Selected text

Find the value of $\int ^{\infty}_{-\infty} \frac{\cos x}{e^x+e^{-x}} dx$ Show that  $$\int ^{\infty}_{-\infty} \frac{\cos x}{e^x+e^{-x}}dx=\frac{\pi}{e^\frac{\pi}{2}+e^{-\frac{\pi}{2}}}.$$
How do we solve this? Since given function is even, it follows that
$$ \int ^{\infty}_{-\infty} \frac{\cos x}{e^x+e^{-x}}dx= 2\int ^{\infty}_{0} \frac{\cos x}{e^x+e^{-x}}dx,$$
but I can't go for further.
 A: Hint. We have that
$$\int ^{\infty}_{-\infty} \frac{\cos x}{e^x+e^{-x}} dx=2\int ^{\infty}_{0} \frac{\cos x}{e^x+e^{-x}}dx=
2\mbox{Re}\left(\int ^{\infty}_{0} \frac{e^{(i-1)x}}{1+e^{-2x}}dx\right)\\=2\mbox{Re}\left(\int ^{\infty}_{0} e^{(i-1)x}\sum_{k\geq 0}(-1)^ke^{-2kx}dx\right).$$
P.S. For a Residue Theorem approach, see How to evaluate these integrals by hand
A: $$
\begin{aligned}
\int_{-\infty}^{\infty} \frac{\cos x}{e^x+e^{-x}} d x 
= & 2 \operatorname{Re} \int_0^{\infty} \frac{e^{-x} \cdot e^{i x}}{1+e^{-2 x}} d x \\
= & 2 \operatorname{Re} \sum_{n=0}^{\infty} \int_0^{\infty} e^{(i-1-2 n) x} d x \\
= & 2  \operatorname{Re} \sum_{n=0}^{\infty} \left(-1\right)^n\left[\frac{e^{(i-1-2 n) x}}{i-1-2 n}\right]_0^{\infty} \\
= & 2 \operatorname{Re} \sum_{n=0}^{\infty} \frac{(-1)^n}{2 n+1-i} \\
= & 2 \operatorname{Re}\sum_{n=0}^{\infty} \frac{(-1)^n(2 n+1+i)}{(2 n+1)^2+1} \\
= & 2 \sum_{n=0}^{\infty} \frac{(-1)^n(2 n+1)}{(2 n+1)^2+1} \\
= & \frac{\pi}{2} \operatorname{sech}\left(\frac{\pi}{2}\right)
\end{aligned}
$$

[Page images and their extracted text]
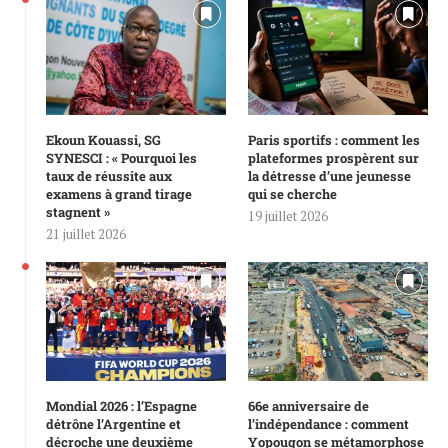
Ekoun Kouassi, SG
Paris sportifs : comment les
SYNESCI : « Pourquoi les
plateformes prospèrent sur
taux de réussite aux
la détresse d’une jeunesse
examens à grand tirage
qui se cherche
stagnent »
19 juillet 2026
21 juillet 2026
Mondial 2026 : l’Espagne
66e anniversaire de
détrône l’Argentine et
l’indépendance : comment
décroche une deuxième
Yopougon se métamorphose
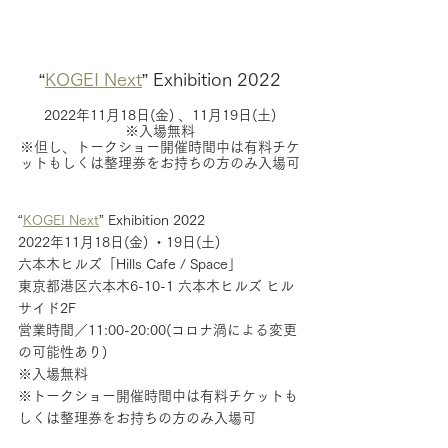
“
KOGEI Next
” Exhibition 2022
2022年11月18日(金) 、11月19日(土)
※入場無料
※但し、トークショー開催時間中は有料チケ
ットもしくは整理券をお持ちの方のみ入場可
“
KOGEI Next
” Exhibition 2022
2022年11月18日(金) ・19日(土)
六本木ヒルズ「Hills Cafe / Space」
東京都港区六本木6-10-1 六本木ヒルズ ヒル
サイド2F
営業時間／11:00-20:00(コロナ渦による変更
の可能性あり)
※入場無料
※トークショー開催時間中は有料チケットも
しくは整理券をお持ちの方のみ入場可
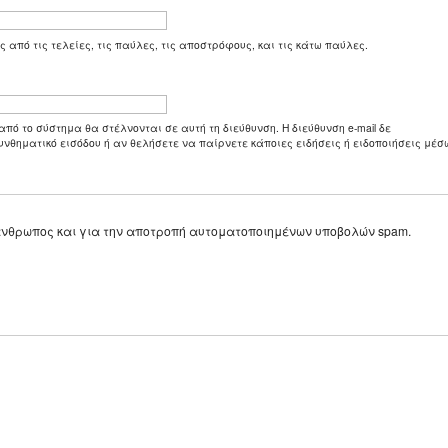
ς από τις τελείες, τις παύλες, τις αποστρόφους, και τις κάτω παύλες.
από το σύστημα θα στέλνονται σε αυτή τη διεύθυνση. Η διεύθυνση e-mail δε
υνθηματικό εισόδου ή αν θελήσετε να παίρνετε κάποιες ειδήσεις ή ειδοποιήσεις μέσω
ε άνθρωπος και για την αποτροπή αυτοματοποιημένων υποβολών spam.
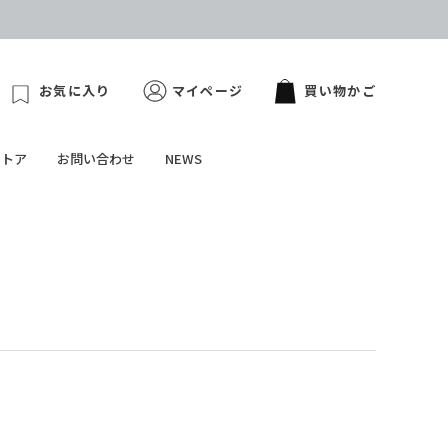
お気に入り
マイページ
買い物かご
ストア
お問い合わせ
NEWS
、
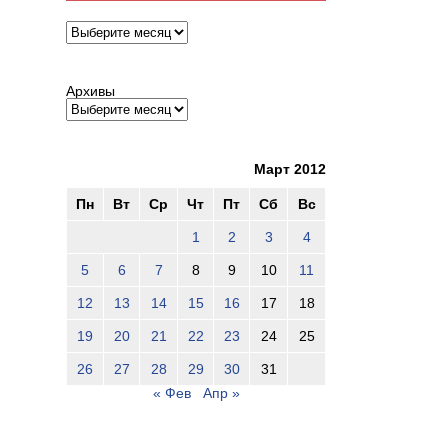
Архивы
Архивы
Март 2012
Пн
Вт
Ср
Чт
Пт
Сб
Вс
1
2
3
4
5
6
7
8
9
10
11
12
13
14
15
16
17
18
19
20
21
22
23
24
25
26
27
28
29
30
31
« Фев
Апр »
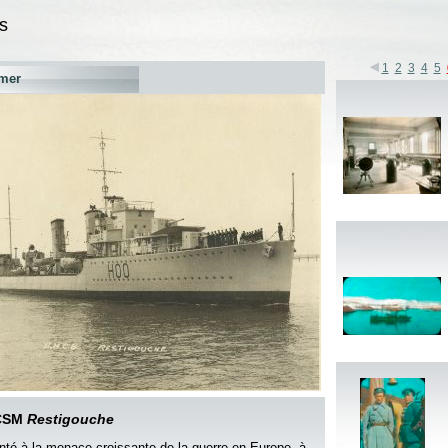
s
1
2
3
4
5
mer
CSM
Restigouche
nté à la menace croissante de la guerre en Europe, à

==

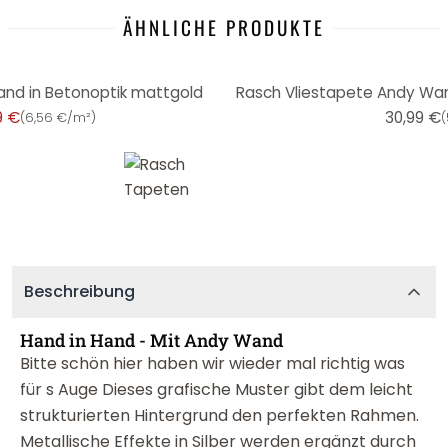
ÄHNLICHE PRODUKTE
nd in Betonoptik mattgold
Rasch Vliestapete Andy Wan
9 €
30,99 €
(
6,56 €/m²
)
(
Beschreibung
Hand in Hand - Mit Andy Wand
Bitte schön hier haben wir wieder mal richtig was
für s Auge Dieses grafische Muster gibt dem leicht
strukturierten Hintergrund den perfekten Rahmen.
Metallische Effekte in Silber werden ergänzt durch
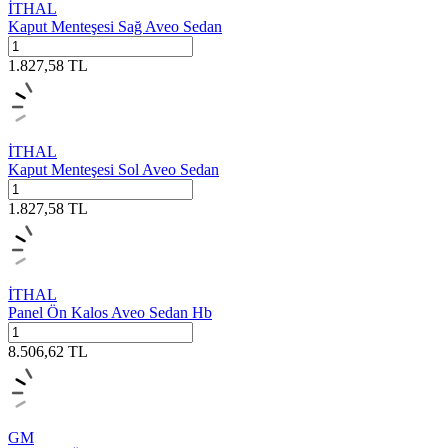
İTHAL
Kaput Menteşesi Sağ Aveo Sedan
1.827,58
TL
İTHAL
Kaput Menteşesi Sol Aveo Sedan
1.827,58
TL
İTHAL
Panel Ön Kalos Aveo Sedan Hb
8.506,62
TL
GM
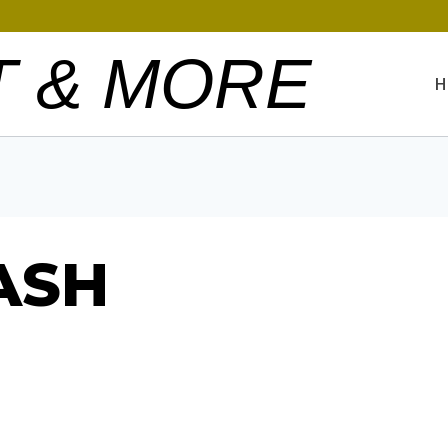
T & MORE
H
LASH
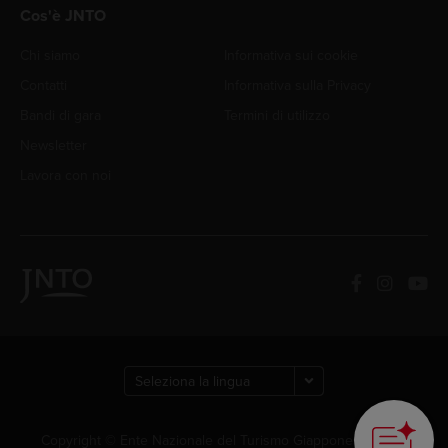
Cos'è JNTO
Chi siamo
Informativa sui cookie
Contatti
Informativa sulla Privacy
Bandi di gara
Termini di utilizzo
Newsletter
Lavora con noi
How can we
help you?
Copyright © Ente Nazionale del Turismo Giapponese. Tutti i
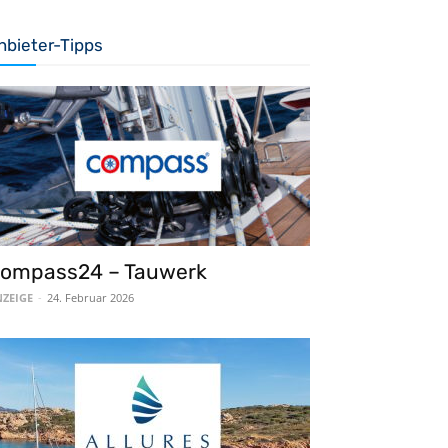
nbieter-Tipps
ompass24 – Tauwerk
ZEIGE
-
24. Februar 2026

Prompt
Could you reproduce the part of the thread on the cosine integral that opens with the words containing "Find the value" and closes with "go for further.", switching "solve" to "evaluate"? The items above are separate material with no connection to the thread on the cosine integral.

Written solution
Find the value of $\int ^{\infty}_{-\infty} \frac{\cos x}{e^x+e^{-x}} dx$ Show that  $$\int ^{\infty}_{-\infty} \frac{\cos x}{e^x+e^{-x}}dx=\frac{\pi}{e^\frac{\pi}{2}+e^{-\frac{\pi}{2}}}.$$
How do we evaluate this? Since given function is even, it follows that
$$ \int ^{\infty}_{-\infty} \frac{\cos x}{e^x+e^{-x}}dx= 2\int ^{\infty}_{0} \frac{\cos x}{e^x+e^{-x}}dx,$$
but I can't go for further.